Mit einer gepflegten Tabelle, wöchentlichen Absatzdaten und zwei, drei Regelspalten erzeugen Sie robuste Preissignale. Beispiel: Wenn Restbestand hoch und Haltbarkeit knapp, dann sachte senken. Dokumentieren Sie jede Änderung, vergleichen Sie Vorwochen und halten Sie die Logik so verständlich, dass jede Mitarbeiterin sie in wenigen Minuten erklären kann.

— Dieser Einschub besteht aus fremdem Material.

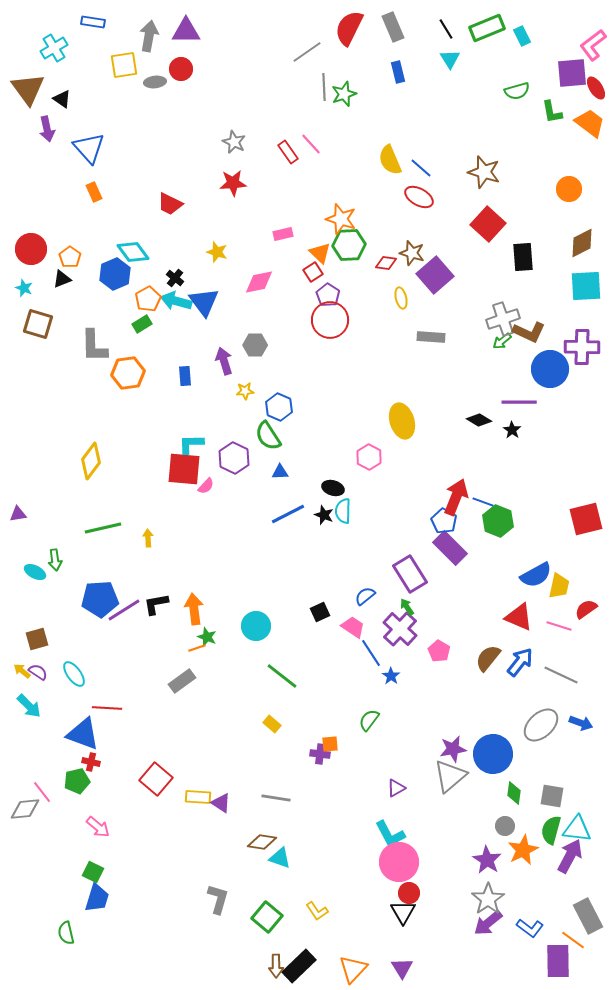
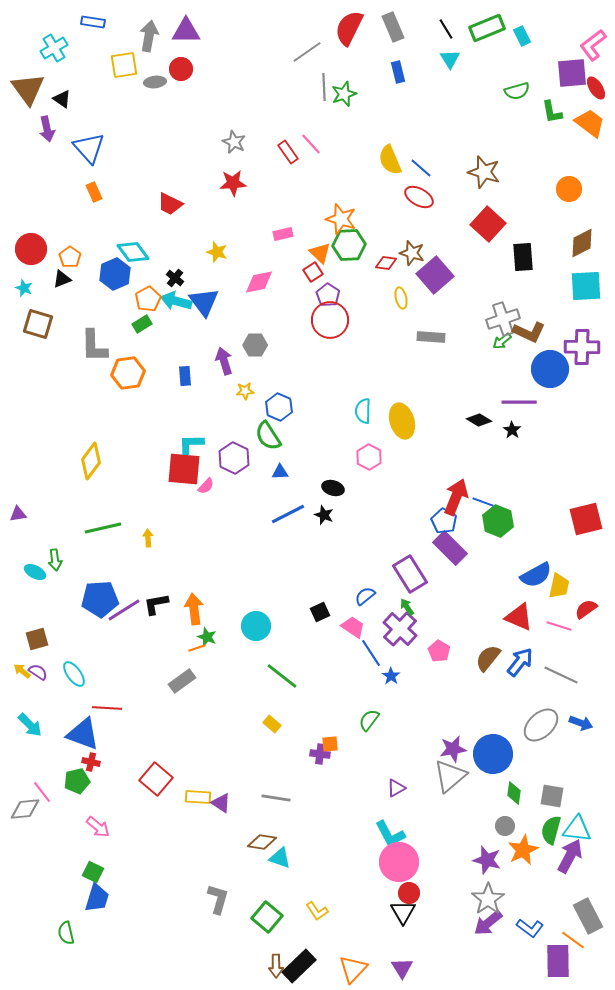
cyan semicircle at (343, 511): moved 20 px right, 100 px up
cyan arrow at (29, 706): moved 1 px right, 19 px down
purple star at (487, 860): rotated 16 degrees counterclockwise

Viele Kassensysteme erlauben Preislisten nach Uhrzeit, Wochentag oder Kanal. Aktivieren Sie Pro-Funktionen gezielt, verbinden Sie Etikettendrucker, und testen Sie Abverkaufssignale im Kassenbericht. Achten Sie auf Exportmöglichkeiten, um Kennzahlen extern zu prüfen. Fragen Sie Ihrem Anbieter nach Roadmaps, Support und Testumgebungen, bevor Sie Abläufe fest verankern.
Mit Automations-Tools verknüpfen Sie Lagerstände, Wetter-Feeds und Bestellrhythmen, ohne zu programmieren. Wenn Regen vorhergesagt ist, triggern Sie Kaffee-Angebote; bei Sonne Kaltgetränke. Halten Sie Sicherheitsnetze bereit: Minimal- und Maximalpreise, manuelle Übersteuerung und Protokolle. So bleibt Kontrolle gewahrt, während Routineaufgaben leise im Hintergrund laufen.